Task objective. Can you format all of the data below as a JSON list of strings, one string per line, with blank lines left out?

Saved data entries
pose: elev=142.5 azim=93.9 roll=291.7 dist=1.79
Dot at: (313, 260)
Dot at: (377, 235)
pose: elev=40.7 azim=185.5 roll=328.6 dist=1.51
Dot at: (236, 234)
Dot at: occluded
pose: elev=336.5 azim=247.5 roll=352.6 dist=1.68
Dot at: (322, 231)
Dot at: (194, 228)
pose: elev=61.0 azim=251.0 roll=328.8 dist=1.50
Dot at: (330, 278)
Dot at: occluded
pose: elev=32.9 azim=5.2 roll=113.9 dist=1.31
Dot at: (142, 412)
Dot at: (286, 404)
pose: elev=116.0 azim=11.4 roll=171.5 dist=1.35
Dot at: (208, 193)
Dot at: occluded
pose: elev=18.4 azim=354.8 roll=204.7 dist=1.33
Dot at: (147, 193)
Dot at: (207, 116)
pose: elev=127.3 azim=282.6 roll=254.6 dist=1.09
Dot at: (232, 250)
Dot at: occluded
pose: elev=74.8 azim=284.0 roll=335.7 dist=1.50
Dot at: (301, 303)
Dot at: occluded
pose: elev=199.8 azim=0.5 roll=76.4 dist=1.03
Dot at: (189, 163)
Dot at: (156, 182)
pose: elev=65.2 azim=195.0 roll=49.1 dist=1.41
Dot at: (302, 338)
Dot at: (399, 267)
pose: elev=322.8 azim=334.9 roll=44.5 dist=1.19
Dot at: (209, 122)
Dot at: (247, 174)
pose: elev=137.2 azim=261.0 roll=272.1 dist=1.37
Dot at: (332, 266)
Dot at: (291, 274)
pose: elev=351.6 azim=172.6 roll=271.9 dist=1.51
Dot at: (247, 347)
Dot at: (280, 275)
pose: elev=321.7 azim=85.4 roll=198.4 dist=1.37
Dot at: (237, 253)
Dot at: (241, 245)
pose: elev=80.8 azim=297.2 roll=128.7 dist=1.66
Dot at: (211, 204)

Task response.
[
  "pose: elev=142.5 azim=93.9 roll=291.7 dist=1.79",
  "Dot at: (313, 260)",
  "Dot at: (377, 235)",
  "pose: elev=40.7 azim=185.5 roll=328.6 dist=1.51",
  "Dot at: (236, 234)",
  "Dot at: occluded",
  "pose: elev=336.5 azim=247.5 roll=352.6 dist=1.68",
  "Dot at: (322, 231)",
  "Dot at: (194, 228)",
  "pose: elev=61.0 azim=251.0 roll=328.8 dist=1.50",
  "Dot at: (330, 278)",
  "Dot at: occluded",
  "pose: elev=32.9 azim=5.2 roll=113.9 dist=1.31",
  "Dot at: (142, 412)",
  "Dot at: (286, 404)",
  "pose: elev=116.0 azim=11.4 roll=171.5 dist=1.35",
  "Dot at: (208, 193)",
  "Dot at: occluded",
  "pose: elev=18.4 azim=354.8 roll=204.7 dist=1.33",
  "Dot at: (147, 193)",
  "Dot at: (207, 116)",
  "pose: elev=127.3 azim=282.6 roll=254.6 dist=1.09",
  "Dot at: (232, 250)",
  "Dot at: occluded",
  "pose: elev=74.8 azim=284.0 roll=335.7 dist=1.50",
  "Dot at: (301, 303)",
  "Dot at: occluded",
  "pose: elev=199.8 azim=0.5 roll=76.4 dist=1.03",
  "Dot at: (189, 163)",
  "Dot at: (156, 182)",
  "pose: elev=65.2 azim=195.0 roll=49.1 dist=1.41",
  "Dot at: (302, 338)",
  "Dot at: (399, 267)",
  "pose: elev=322.8 azim=334.9 roll=44.5 dist=1.19",
  "Dot at: (209, 122)",
  "Dot at: (247, 174)",
  "pose: elev=137.2 azim=261.0 roll=272.1 dist=1.37",
  "Dot at: (332, 266)",
  "Dot at: (291, 274)",
  "pose: elev=351.6 azim=172.6 roll=271.9 dist=1.51",
  "Dot at: (247, 347)",
  "Dot at: (280, 275)",
  "pose: elev=321.7 azim=85.4 roll=198.4 dist=1.37",
  "Dot at: (237, 253)",
  "Dot at: (241, 245)",
  "pose: elev=80.8 azim=297.2 roll=128.7 dist=1.66",
  "Dot at: (211, 204)"
]